Question. If $Z$ is an $(n-1)$-dimensional subspace of an $n$-dimensioned vector space $X$, show that $Z$ is the null space of a suitable linear functional $f$ on $X$, which is uniquely determined to within a scalar multiple.

Solution. Let $e_{1},\ldots,e_{n-1}$ be a basis for $Z$. Since $\dim X=n$, there exists a vector $e_{n}\in X$ such that the vectors

$e_{1},\ \ldots,\ e_{n-1},\ e_{n}$

constitute a basis for $X$.

Then each $x\in X$ can be uniquely represented as a linear combination of $\{e_{i}\}_{i=1}^{n}$, that is

$x=a_{1}e_{1}+\cdots+a_{n}e_{n}$

for a unique $n$-tuple of numbers $(a_{1},\ldots,a_{n})$ and these numbers are called the *coordinates* of $x$ in this basis. Also notice that $x=(a_{1},\ldots,a_{n})\in Z$ if and only if $a_{n}=0$.

Furthermore, every linear functional $f:X\to\mathbb{R}$ is uniquely determined by its values on basis vectors $e_{1},\ldots,e_{n}$. Indeed, denote $a_{i}=f(e_{i})$, then for any $x=(x_{1},\ldots,x_{n})=x_{1}e_{1}+\cdots+x_{n}e_{n}$,

$f(x)=f(x_{1},\ldots,x_{n})=f(x_{1}e_{1}+\cdots+x_{n}e_{n})=x_{1}f(e_{1})+\cdots+x_{n}f(e_{n})=a_{1}x_{1}+\cdots+a_{n}x_{n}.$

We should construct a linear functional $f:X\to\mathbb{R}$ such that $f(x)=0$ if and only if $x\in Z$. Since $e_{1},\ldots,e_{n-1}\in Z$ and $e_{n}\not\in Z$, it follows that

$f(e_{1})=\cdots=f(e_{n-1})=0$

and

$f(e_{n})\neq 0.$

Therefore

$f(x)=f(x_{1}e_{1}+\cdots+x_{n}e_{n})=x_{n}f(e_{n}),$

so $f$ is uniquely determined by its *non-zero* value of $e_{n}$.

Thus for any $a\in\mathbb{R}\setminus\{0\}$ the functional $f_{a}(x_{1},\ldots,x_{n})=ax_{n}$ has the required properties: $f(x)=0$ if and only if $x\in Z$. In particular, such $f$ exists.

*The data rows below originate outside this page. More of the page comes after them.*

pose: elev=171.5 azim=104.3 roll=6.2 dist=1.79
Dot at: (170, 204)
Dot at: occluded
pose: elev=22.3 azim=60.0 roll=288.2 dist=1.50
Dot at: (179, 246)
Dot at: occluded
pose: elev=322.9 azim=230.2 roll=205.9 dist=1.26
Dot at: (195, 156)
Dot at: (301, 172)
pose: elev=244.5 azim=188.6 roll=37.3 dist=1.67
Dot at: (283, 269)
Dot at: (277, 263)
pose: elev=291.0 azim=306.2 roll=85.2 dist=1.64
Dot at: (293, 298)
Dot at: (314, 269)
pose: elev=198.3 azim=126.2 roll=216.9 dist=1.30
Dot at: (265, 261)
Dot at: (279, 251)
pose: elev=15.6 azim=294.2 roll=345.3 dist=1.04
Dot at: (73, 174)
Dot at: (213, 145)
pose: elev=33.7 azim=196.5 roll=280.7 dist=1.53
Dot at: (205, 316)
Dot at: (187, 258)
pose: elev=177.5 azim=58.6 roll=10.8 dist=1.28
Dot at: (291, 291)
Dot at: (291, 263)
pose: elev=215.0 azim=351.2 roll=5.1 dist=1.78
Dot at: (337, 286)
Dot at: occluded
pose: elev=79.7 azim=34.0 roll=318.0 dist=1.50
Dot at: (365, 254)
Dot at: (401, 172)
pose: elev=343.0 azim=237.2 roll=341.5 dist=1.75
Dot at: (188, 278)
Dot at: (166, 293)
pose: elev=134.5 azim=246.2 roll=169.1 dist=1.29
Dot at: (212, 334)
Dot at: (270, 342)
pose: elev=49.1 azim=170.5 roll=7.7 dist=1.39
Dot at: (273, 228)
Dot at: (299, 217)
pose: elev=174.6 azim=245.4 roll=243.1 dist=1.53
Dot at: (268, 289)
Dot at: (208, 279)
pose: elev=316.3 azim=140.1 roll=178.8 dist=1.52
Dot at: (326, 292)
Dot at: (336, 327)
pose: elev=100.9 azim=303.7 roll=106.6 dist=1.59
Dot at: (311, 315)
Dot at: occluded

Moreover, if $f_{b}(x_{1},\ldots,x_{n})=bx_{n}$ is another such linear functional with $b\in\mathbb{R}\setminus\{0\}$, then

$f_{b}(x)=bx_{n}=\tfrac{b}{a}\cdot ax_{n}=\tfrac{b}{a}\cdot f_{a}(x),$

and so they differs by constant multiple $\tfrac{b}{a}$.

Thus a linear functional $f$ on $X$ for which $Z$ is a null space exist and is uniquely determined to within a scalar multiple.